Governor Gavin Newsom has proposed making California the third no-kill animal shelter state in the country.
Included in Governor Newsom’s 2020-2021 budget proposal is a $50 million grant to the University of California for the no-kill shelters. According to the budget summary, the state is to ‘achieve the state’s policy goal that no adoptable or treatable dog or cat should be euthanized.’
In a tweet, the Office of the Governor elaborated, saying “Woof-woof-hooray! Governor Newsom dedicated $50 million to the UC Davis Koret Shelter Medicine Program to give CA’s animal shelters the training and resources they need to meet the state’s no-kill goal in 5 years.”
Governor @GavinNewsom dedicated $50 million to the UC Davis Koret Shelter Medicine Program to give CA’s animal shelters the training and resources they need to meet the state’s no-kill goal in 5 years. #CaliforniaForAll #CAbudget pic.twitter.com/zO7GG4eEMF
— Office of the Governor of California (@CAgovernor) January 10, 2020
“We want to be a no-kill state,” stated Governor Newsom.
The University of California’s Koret Shelter Medicine Program, who will be be receiving the grant, has publicly praised the Governor for his budget decision.
“California has had a policy for 20 years that it’s the preference of the state that no healthy, treatable animal be euthanized.
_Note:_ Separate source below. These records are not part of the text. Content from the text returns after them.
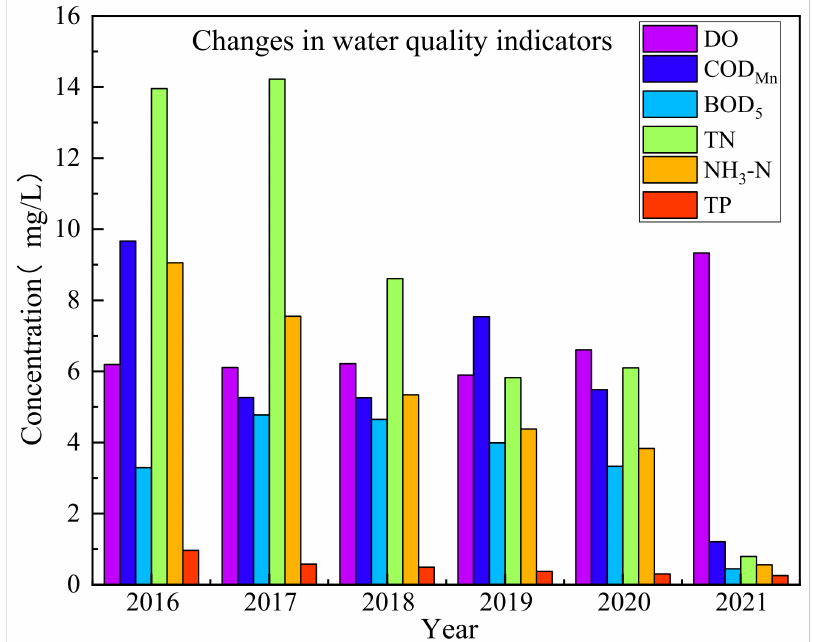
Figure 13. Changes in water quality monitoring indices from 2016–2021. DO, dissolved oxygen; COD Mn , potassium permanganate index; BOD 5 , five-day biochemical oxygen demand; TN, total nitrogen; NH 3 -N, ammonia nitrogen content index; TP, total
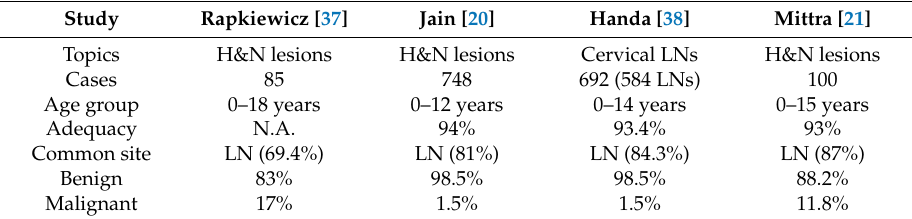
Table 2. Study Comparison (adapted from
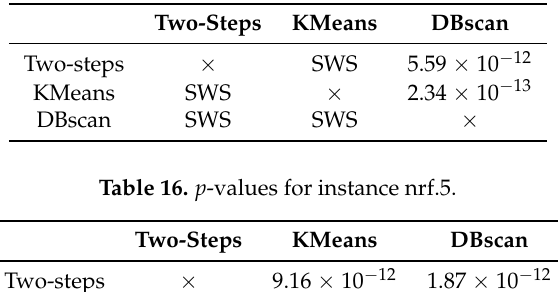
Table 15. p -values for instance nre.5.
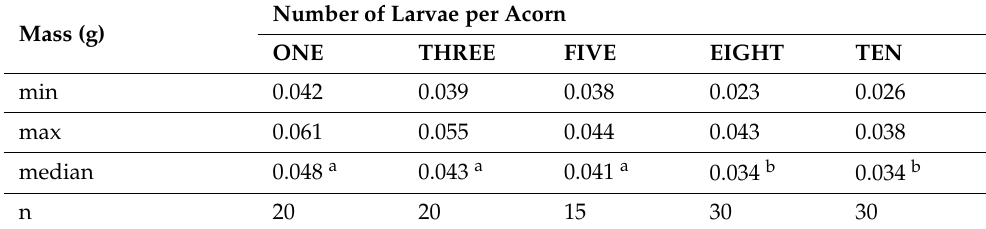
Table 2. Larval body mass (in grams) in acorns with experimental acorns with different numbers of larvae.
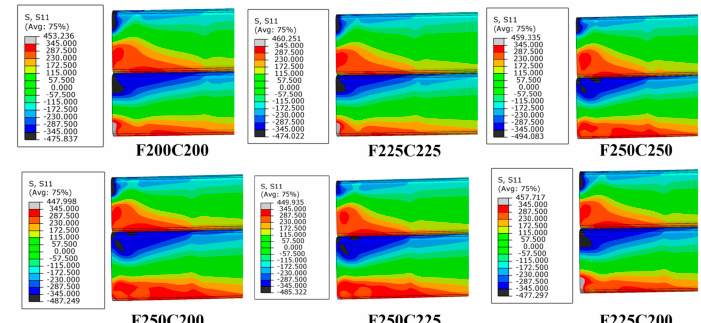
Figure 28. Stress distribution of twin beams with different height.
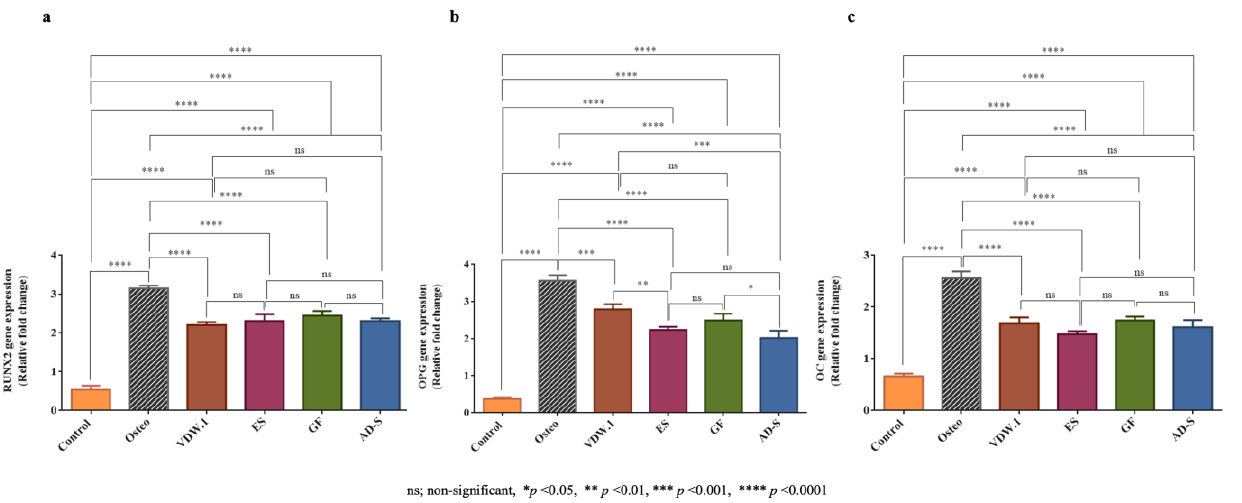
Figure 7. Relative gene expression for the different groups, given as means and standard deviation. ( a ) RUNX2 gene expression between the different sealers examined and the negative and positive control groups. ( b ) OC gene expression. ( c ). OPG gene expression.Osteo—osteogenic differentiation media, VDW.1—VDW.1Seal, ES—Endosequence BC Sealer HiFlow, GF—GuttaFlow-2, AD-S—ADSeal.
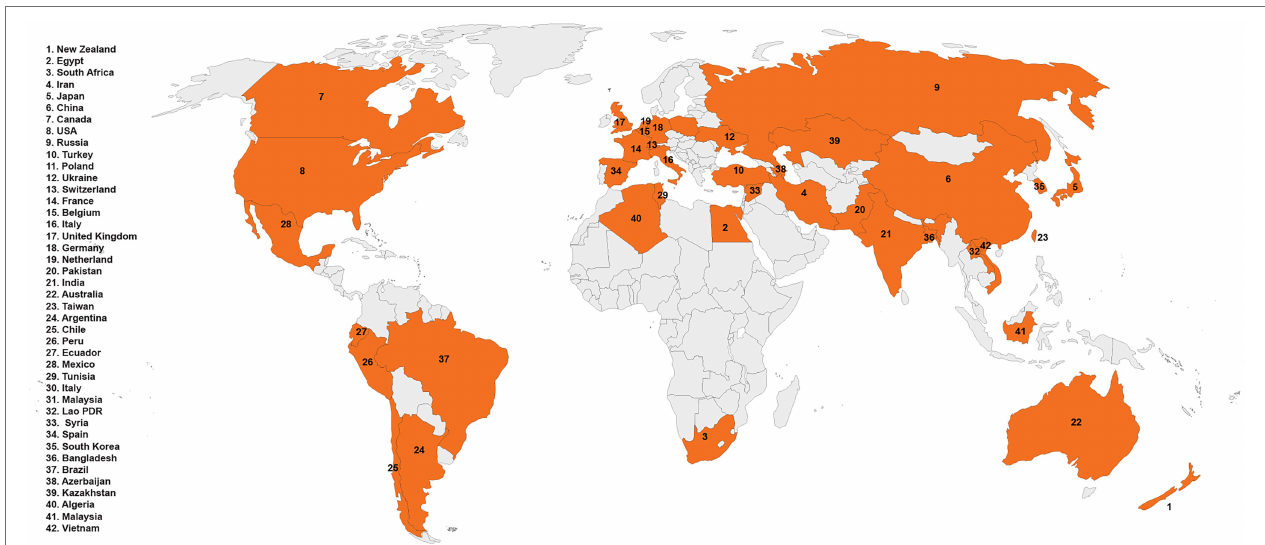
FIGURE 1 | Geographical distribution of Rhizoctonia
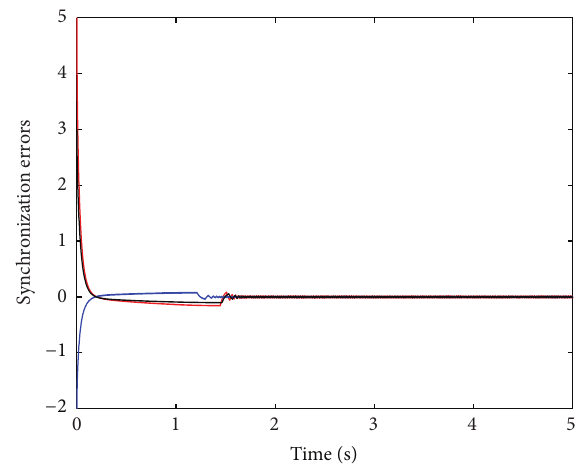
Figure 13: Synchronization errors states in the presence of system- atic uncertainties and external disturbances with 𝛼 = 1 (red line represents the first error state 𝑒 1 , blue line represents the second error state 𝑒 2 , and black line represents the third error state 𝑒 3 ).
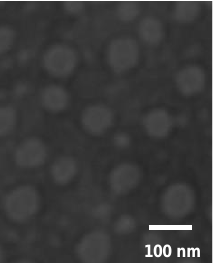
Figure 5. TEM micrograph of PTX-loaded mPEG-CS(SH)-CHO micelles.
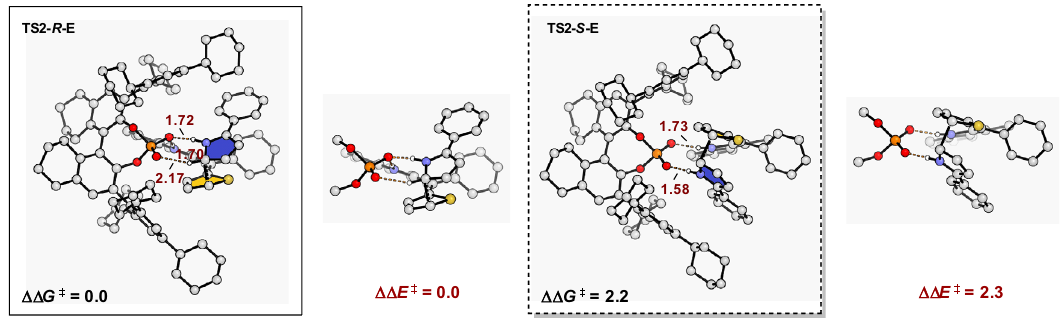
Fig. 4 DFT-optimized chiral phosphoric acid catalyzed transition states TS2-R-E and TS2-S-E. The distances are given in Ångstroms, and energies are given in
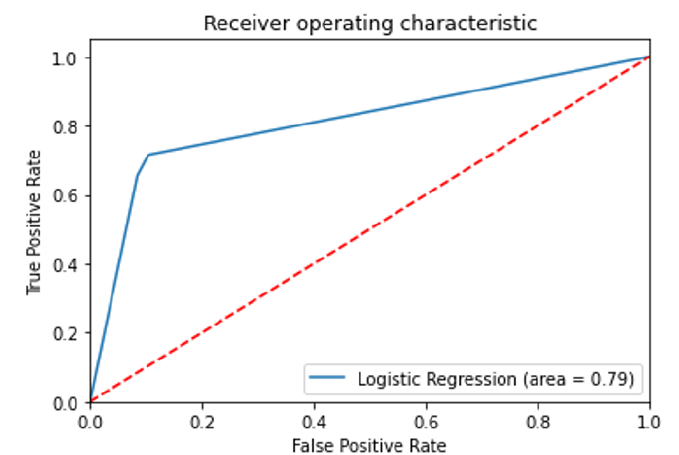
Figure 5. ROC curves for Logistic Regression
So that part is not new,” explained program director Dr. Kate Hurley. “But what is new and just incredible is the governor investing state funds to make that a reality.”
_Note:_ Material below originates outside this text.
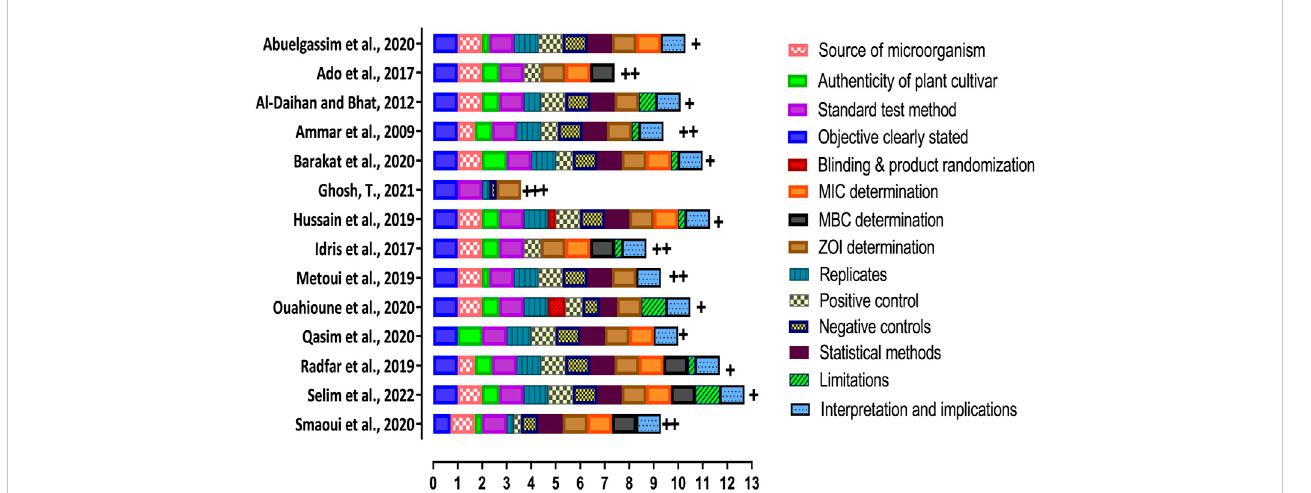
FIGURE 2 Risk of bias (ROB) assessment. Articles were assessed based on whether the records have reported. the source of microorganism, authenticity of plant cultivar, standard test method usage, clear statement of objective of the study, blinding and product randomization, MIC determined, MBC determined, ZOI determination, replicate analyses was performed, positive and negative control usage, statistical methods used for data analyses, identi fi edlimitations of their study and providing the interpretation and implications of the observed outcomes. Each of the quality assessment criteria is identi fi ed as a different coloured box. The size of the box is determined by the mean of the assigned scores given by the three authors for that parameter. After rounding the mean totalscorestonearestwholenumber,theROBoftheselectedstudieswascalculatedasfollows:Reporting0 – 5items-highROB(score+++);Reportingsixto nine items - medium ROB (score ++); Reporting 10 – 14 items - low ROB (score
“About 100,000 animals are euthanized each year in California. In 1998, it was estimated that more than half a million animals were euthanized. So we made some headway. We really have.”
According to the budget proposal, the $50 million will finish the job.
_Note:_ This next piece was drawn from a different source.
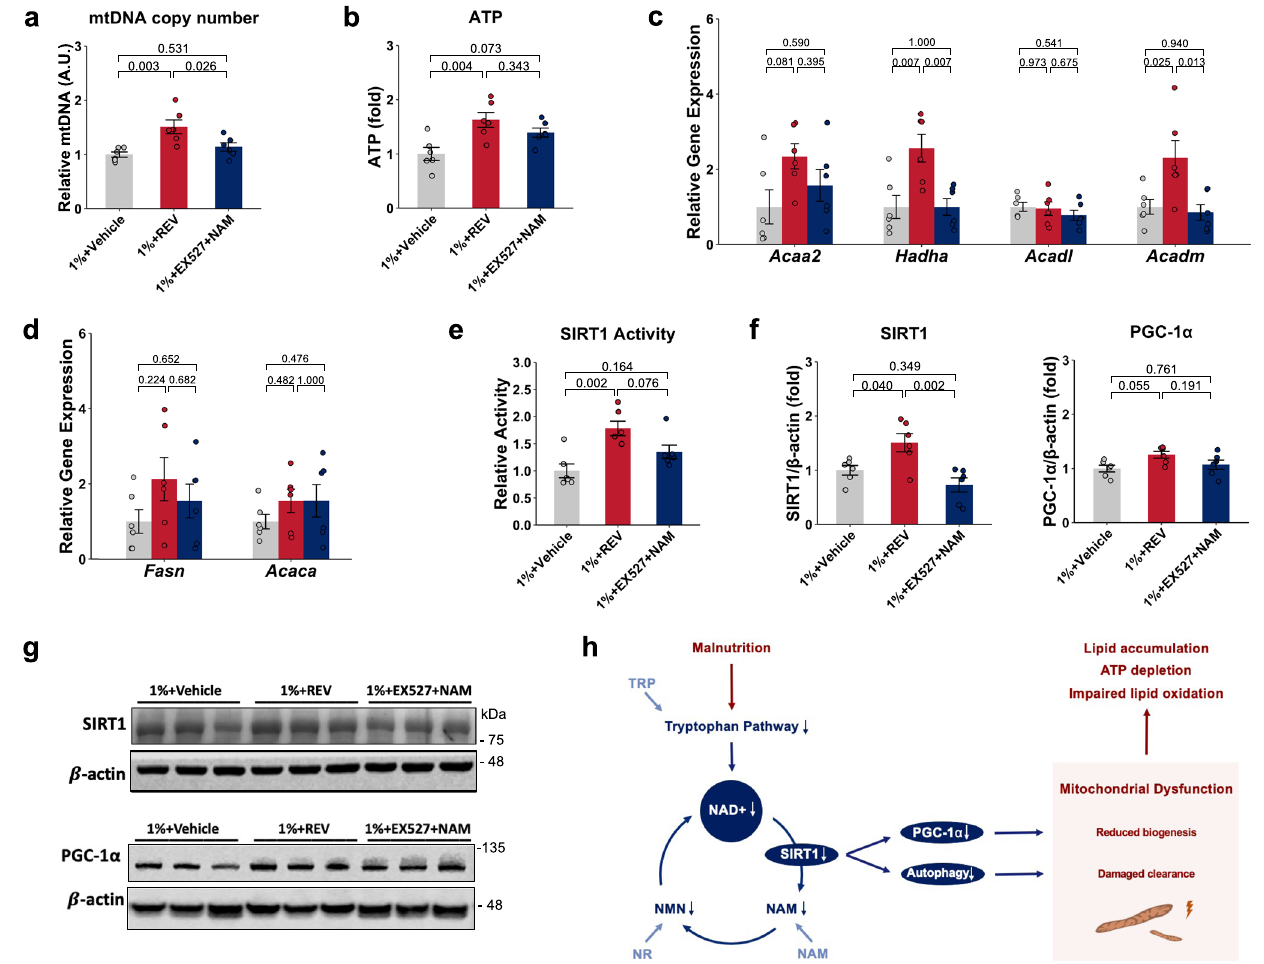
Fig. 7 | The effect of SIRT1 modulators on hepatic steatosis, mitochondrial characteristics, SIRT1, and its downstream targets. a Relative mtDNA copy number (mtDNA/beta-globin) ( n =6 per group). b ATP levels ( n =6 per group). c Relative expression of β -oxidation genes ( n =6 per group). d Relative expression of lipid genesis genes ( n =6 per group). e SIRT1 activity ( n =6 per group). g Quanti fi cation of SIRT1 and PGC-1 α protein levels in western blots ( n =6 per group). f RepresentativeSIRT1andPGC-1 α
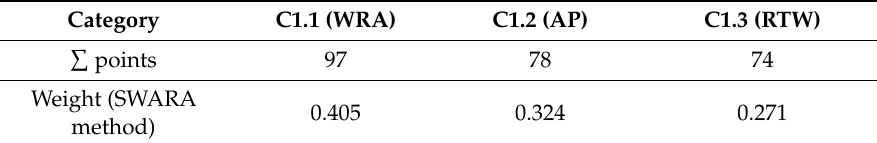
Table 9. Wastewater coverage (WWC) for the period 2013–2017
Animal welfare groups also praised the budget proposal when it was released, with many city animal shelters messaging or tweeting support as well.
However many critics have pointed out that the Governor has also supported largely contradictory laws and proposals in the past. As the National Review pointed out, California has passed assisted suicide measures. Other critics have said that the Governor is spending money on things that can be sorted out by themselves, such as the case with shelters and his proposed state prescription drug manufacturing program.
“He’s ignoring the bulk of California,” explained Peter Dewey, a lawyer and state budget watchdog. “No-kill shelters aren’t helping anyone in particular. People are thinking with their heart, and it won’t eliminate the problem.
Meanwhile we have lower-middle class to upper-middle class people paying the bulk in taxes for all of these experiments. They address some issues like street people, but things like no-kill shelters, there are more pressing things to give money to.
It’s just voter pandering to animal lovers while others suffer and can’t pay their rent or can’t afford their bills.”
If accepted by the California legislature, California would be the third no-kill shelter state in the country after Delaware and Michigan.